With his briefcase in one hand and his jacket slung over his shoulder, he started for home. It was hardly more than a mile, and the weather remained unseasonably warm. Until winter hit, he would take advantage of it and walk to and from campus.

He had already fallen in love with the town. There were pretty shops and rambling old houses all along the tree-lined main street. It was a college town and proud of it, but it was equally proud of its age and dignity. The street climbed, and here and there the sidewalk showed cracks where tree roots had undermined it. Though there were cars passing, it was quiet enough to hear the bark of a dog or the music from a radio. A woman weeding marigolds along her walkway looked up and waved at him.
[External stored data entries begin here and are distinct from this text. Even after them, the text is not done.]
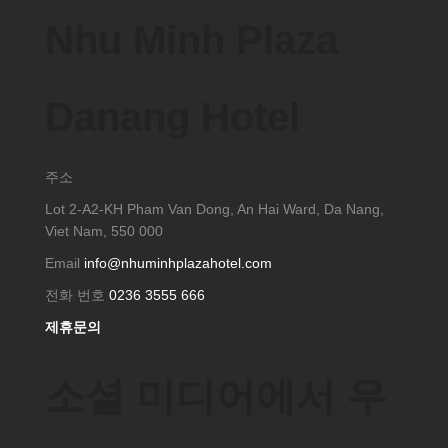
Nhu Minh Plaza
Danang Hotel
주소
Lot 2-A2-KH Pham Van Dong, An Hai Ward, Da Nang,
Viet Nam, 550 000
Email
info@nhuminhplazahotel.com
전화 번호
0236 3555 666
제휴문의
소셜 미디어에서 우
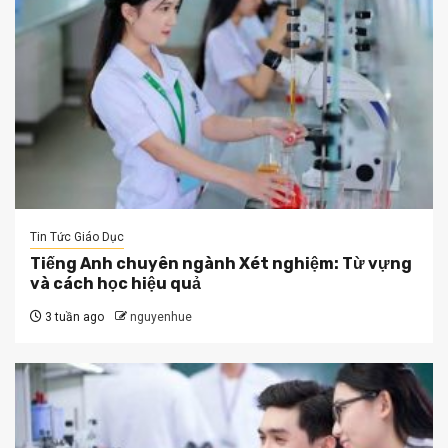
Tin Tức Giáo Dục
Tiếng Anh chuyên ngành Xét nghiệm: Từ vựng
và cách học hiệu quả
3 tuần ago
nguyenhue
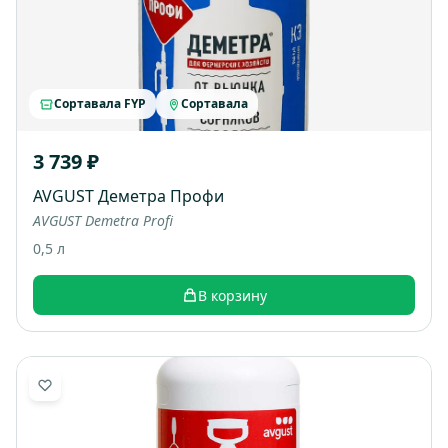
Сортавала FYP
Сортавала
3 739 ₽
AVGUST Деметра Профи
AVGUST Demetra Profi
0,5 л
В корзину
Cheered, Spence waved back.

She didn’t even know him, he thought. But she had waved. He looked forward to seeing her again, planting bulbs perhaps, or sweeping snow from her porch. He could smell chrysanthemums. For some reason that alone gave him a shot of pleasure.
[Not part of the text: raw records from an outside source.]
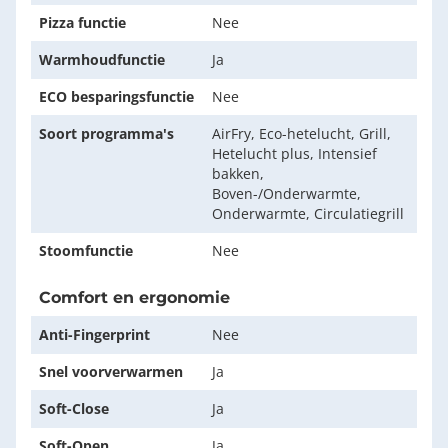
Pizza functie
Nee
Warmhoudfunctie
Ja
ECO besparingsfunctie
Nee
Soort programma's
AirFry, Eco-hetelucht, Grill,
Hetelucht plus, Intensief
bakken,
Boven-/Onderwarmte,
Onderwarmte, Circulatiegrill
Stoomfunctie
Nee
Comfort en ergonomie
Anti-Fingerprint
Nee
Snel voorverwarmen
Ja
Soft-Close
Ja
Soft-Open
Ja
No, he hadn’t made a mistake. He and Freddie belonged here. In less than a week it had become home.

He stopped on the curb to wait for a laboring sedan to pass, and glancing across the street saw the sign for The Fun House. It was perfect, Spence thought. The perfect name. It conjured up laughter and surprises, just as the window display with its building blocks, chubby-cheeked dolls and shiny red cars promised a childhood treasure trove. At the moment he could think of nothing he wanted more than to find something that would bring a smile to his daughter’s face.

You spoil her.

He could hear Nina’s voice clearly in his ears.

So what? Glancing quickly up and down the street, he crossed to the opposite curb. His little girl had walked onto the school bus as bravely as any soldier marching into battle. There was no harm in buying her a small medal.

The door jingled as he entered. There was a scent, as cheerful as the sound of the bells. Peppermint, he thought and smiled. It delighted him to hear the tinny strains of “The Merry-Go-Round Broke Down,” coming from the rear of the shop.

“I’ll be right with you.”

He had forgotten, Spence realized, how that voice could cruise along the air.

He wouldn’t make a fool of himself again. This time he was prepared for what she looked like, sounded like, smelled like. He had come in to buy a present for his daughter, not to flirt with the proprietor. Then he grinned into the face of a forlorn panda. There didn’t seem to be any law against doing both.

“I’m sure Bonnie will love it,” Natasha said as she carried the miniature carousel for her customer. “It’s a beautiful birthday present.”

“She saw it in here a few weeks ago and hasn’t been able to talk about anything else.” Bonnie’s grandmother tried not to grimace at the price. “I guess she’s old enough to take care of it.”

“Bonnie’s a very responsible girl,” Natasha went on, then spotted Spence at the counter. “I’ll be right with you.” The temperature of her voice dropped a cool twenty degrees.

“Take your time.” It annoyed him that his reaction to her should be so strong, while hers played tug-of-war at the opposite end of the spectrum. It was obvious she’d decided to dislike him. It might be interesting, Spence thought, while he watched her slender, capable hands wrap the carousel, to find out her reasons.

And change her mind.

“That’s 55.27, Mrs. Mortimer.”

“Oh no, dear, the price tag said 67.”

Natasha, who knew Mrs. Mortimer juggled expenses on a fixed income, only smiled. “I’m sorry. Didn’t I tell you it was on sale?”